## Exercise details:
Beginning at the line containing "234 317 2.24" in the material below and ending at the line containing "271 237 36.63", return each line exactly and add nothing.
◇ ◇ ◇ ◇
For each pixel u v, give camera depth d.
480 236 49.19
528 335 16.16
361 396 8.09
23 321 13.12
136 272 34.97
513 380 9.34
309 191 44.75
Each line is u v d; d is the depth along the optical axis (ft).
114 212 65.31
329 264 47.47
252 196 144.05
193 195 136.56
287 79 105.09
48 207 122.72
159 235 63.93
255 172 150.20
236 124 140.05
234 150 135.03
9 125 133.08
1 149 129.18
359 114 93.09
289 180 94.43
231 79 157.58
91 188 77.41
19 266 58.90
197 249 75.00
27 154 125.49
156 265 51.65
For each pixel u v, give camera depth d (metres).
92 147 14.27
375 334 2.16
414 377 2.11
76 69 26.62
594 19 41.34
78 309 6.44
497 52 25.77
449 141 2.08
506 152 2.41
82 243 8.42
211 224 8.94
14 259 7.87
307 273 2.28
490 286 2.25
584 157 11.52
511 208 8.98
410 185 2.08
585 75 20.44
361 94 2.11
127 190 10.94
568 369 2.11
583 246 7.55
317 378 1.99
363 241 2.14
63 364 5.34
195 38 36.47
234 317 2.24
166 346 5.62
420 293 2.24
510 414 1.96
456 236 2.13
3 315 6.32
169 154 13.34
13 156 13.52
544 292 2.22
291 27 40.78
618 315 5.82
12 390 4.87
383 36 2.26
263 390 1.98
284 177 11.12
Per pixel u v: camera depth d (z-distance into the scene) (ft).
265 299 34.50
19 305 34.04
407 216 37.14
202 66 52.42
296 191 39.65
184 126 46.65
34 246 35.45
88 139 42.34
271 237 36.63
◇ ◇ ◇ ◇
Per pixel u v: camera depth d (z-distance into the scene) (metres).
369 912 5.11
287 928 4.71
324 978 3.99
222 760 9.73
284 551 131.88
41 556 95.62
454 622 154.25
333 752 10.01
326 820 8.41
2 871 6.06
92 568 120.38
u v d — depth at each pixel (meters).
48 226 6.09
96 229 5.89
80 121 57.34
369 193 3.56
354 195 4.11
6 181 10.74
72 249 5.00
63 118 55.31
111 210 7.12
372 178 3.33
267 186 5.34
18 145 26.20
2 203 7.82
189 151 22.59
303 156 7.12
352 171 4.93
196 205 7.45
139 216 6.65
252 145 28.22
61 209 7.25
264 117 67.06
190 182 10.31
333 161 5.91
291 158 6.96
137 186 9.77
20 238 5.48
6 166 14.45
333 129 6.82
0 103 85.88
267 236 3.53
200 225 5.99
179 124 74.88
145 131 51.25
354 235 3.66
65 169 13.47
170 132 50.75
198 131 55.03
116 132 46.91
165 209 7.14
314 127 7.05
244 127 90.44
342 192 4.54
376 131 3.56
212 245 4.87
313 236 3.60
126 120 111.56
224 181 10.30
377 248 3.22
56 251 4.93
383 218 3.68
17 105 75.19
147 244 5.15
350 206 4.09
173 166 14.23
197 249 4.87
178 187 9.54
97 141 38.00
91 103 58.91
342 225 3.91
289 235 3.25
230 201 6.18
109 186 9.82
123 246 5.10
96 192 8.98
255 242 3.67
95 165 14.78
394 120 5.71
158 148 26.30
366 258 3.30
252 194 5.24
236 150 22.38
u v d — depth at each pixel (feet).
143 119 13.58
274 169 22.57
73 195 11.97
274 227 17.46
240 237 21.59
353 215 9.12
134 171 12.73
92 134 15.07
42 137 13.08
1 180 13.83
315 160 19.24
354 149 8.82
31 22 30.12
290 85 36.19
◇ ◇ ◇ ◇
## Task solution:
234 317 2.24
166 346 5.62
420 293 2.24
510 414 1.96
456 236 2.13
3 315 6.32
169 154 13.34
13 156 13.52
544 292 2.22
291 27 40.78
618 315 5.82
12 390 4.87
383 36 2.26
263 390 1.98
284 177 11.12
Per pixel u v: camera depth d (z-distance into the scene) (ft).
265 299 34.50
19 305 34.04
407 216 37.14
202 66 52.42
296 191 39.65
184 126 46.65
34 246 35.45
88 139 42.34
271 237 36.63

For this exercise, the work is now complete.